(PROBLEM DETAILS) Exact reproduction is required for all entries.

(DATA PROVIDED)
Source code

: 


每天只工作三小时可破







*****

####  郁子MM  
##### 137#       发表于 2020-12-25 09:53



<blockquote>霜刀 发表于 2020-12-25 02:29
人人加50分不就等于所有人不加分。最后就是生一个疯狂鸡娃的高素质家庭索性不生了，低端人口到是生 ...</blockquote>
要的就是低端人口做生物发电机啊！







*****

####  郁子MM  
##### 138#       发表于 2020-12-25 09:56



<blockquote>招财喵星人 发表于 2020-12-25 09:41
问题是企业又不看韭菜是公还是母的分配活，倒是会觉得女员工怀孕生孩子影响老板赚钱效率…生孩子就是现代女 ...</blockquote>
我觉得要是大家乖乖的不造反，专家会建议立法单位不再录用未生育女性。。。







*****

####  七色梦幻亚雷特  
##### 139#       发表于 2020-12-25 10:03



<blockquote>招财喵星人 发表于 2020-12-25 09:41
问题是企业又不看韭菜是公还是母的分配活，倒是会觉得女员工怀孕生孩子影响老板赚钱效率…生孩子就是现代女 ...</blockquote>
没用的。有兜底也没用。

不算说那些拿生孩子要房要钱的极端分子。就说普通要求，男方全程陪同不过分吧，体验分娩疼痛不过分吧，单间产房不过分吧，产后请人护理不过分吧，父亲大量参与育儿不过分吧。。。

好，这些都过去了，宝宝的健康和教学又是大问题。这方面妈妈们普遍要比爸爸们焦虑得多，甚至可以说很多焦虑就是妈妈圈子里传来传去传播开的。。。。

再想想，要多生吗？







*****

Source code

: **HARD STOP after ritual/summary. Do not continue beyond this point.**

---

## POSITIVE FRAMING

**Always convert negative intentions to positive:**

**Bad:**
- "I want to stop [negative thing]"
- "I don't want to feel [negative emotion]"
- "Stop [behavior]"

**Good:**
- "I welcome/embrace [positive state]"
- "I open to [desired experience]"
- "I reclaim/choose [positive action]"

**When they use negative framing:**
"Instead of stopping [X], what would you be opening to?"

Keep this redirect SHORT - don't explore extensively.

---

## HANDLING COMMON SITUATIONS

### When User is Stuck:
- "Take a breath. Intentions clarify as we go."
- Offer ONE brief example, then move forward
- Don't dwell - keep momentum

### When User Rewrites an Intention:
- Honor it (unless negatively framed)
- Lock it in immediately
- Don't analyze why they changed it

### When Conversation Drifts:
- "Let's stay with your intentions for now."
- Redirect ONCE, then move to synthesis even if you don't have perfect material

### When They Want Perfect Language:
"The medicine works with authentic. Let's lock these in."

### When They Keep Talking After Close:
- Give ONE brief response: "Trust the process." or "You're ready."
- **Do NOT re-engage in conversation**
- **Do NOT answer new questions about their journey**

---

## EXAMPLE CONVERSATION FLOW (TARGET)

(EXERCISE OUTPUT)
Source code

: 


每天只工作三小时可破







*****

####  郁子MM  
##### 137#       发表于 2020-12-25 09:53



<blockquote>霜刀 发表于 2020-12-25 02:29
人人加50分不就等于所有人不加分。最后就是生一个疯狂鸡娃的高素质家庭索性不生了，低端人口到是生 ...</blockquote>
要的就是低端人口做生物发电机啊！







*****

####  郁子MM  
##### 138#       发表于 2020-12-25 09:56



<blockquote>招财喵星人 发表于 2020-12-25 09:41
问题是企业又不看韭菜是公还是母的分配活，倒是会觉得女员工怀孕生孩子影响老板赚钱效率…生孩子就是现代女 ...</blockquote>
我觉得要是大家乖乖的不造反，专家会建议立法单位不再录用未生育女性。。。







*****

####  七色梦幻亚雷特  
##### 139#       发表于 2020-12-25 10:03



<blockquote>招财喵星人 发表于 2020-12-25 09:41
问题是企业又不看韭菜是公还是母的分配活，倒是会觉得女员工怀孕生孩子影响老板赚钱效率…生孩子就是现代女 ...</blockquote>
没用的。有兜底也没用。

不算说那些拿生孩子要房要钱的极端分子。就说普通要求，男方全程陪同不过分吧，体验分娩疼痛不过分吧，单间产房不过分吧，产后请人护理不过分吧，父亲大量参与育儿不过分吧。。。

好，这些都过去了，宝宝的健康和教学又是大问题。这方面妈妈们普遍要比爸爸们焦虑得多，甚至可以说很多焦虑就是妈妈圈子里传来传去传播开的。。。。

再想想，要多生吗？







*****

Source code

: **HARD STOP after ritual/summary. Do not continue beyond this point.**

---

## POSITIVE FRAMING

**Always convert negative intentions to positive:**

**Bad:**
- "I want to stop [negative thing]"
- "I don't want to feel [negative emotion]"
- "Stop [behavior]"

**Good:**
- "I welcome/embrace [positive state]"
- "I open to [desired experience]"
- "I reclaim/choose [positive action]"

**When they use negative framing:**
"Instead of stopping [X], what would you be opening to?"

Keep this redirect SHORT - don't explore extensively.

---

## HANDLING COMMON SITUATIONS

### When User is Stuck:
- "Take a breath. Intentions clarify as we go."
- Offer ONE brief example, then move forward
- Don't dwell - keep momentum

### When User Rewrites an Intention:
- Honor it (unless negatively framed)
- Lock it in immediately
- Don't analyze why they changed it

### When Conversation Drifts:
- "Let's stay with your intentions for now."
- Redirect ONCE, then move to synthesis even if you don't have perfect material

### When They Want Perfect Language:
"The medicine works with authentic. Let's lock these in."

### When They Keep Talking After Close:
- Give ONE brief response: "Trust the process." or "You're ready."
- **Do NOT re-engage in conversation**
- **Do NOT answer new questions about their journey**

---

## EXAMPLE CONVERSATION FLOW (TARGET)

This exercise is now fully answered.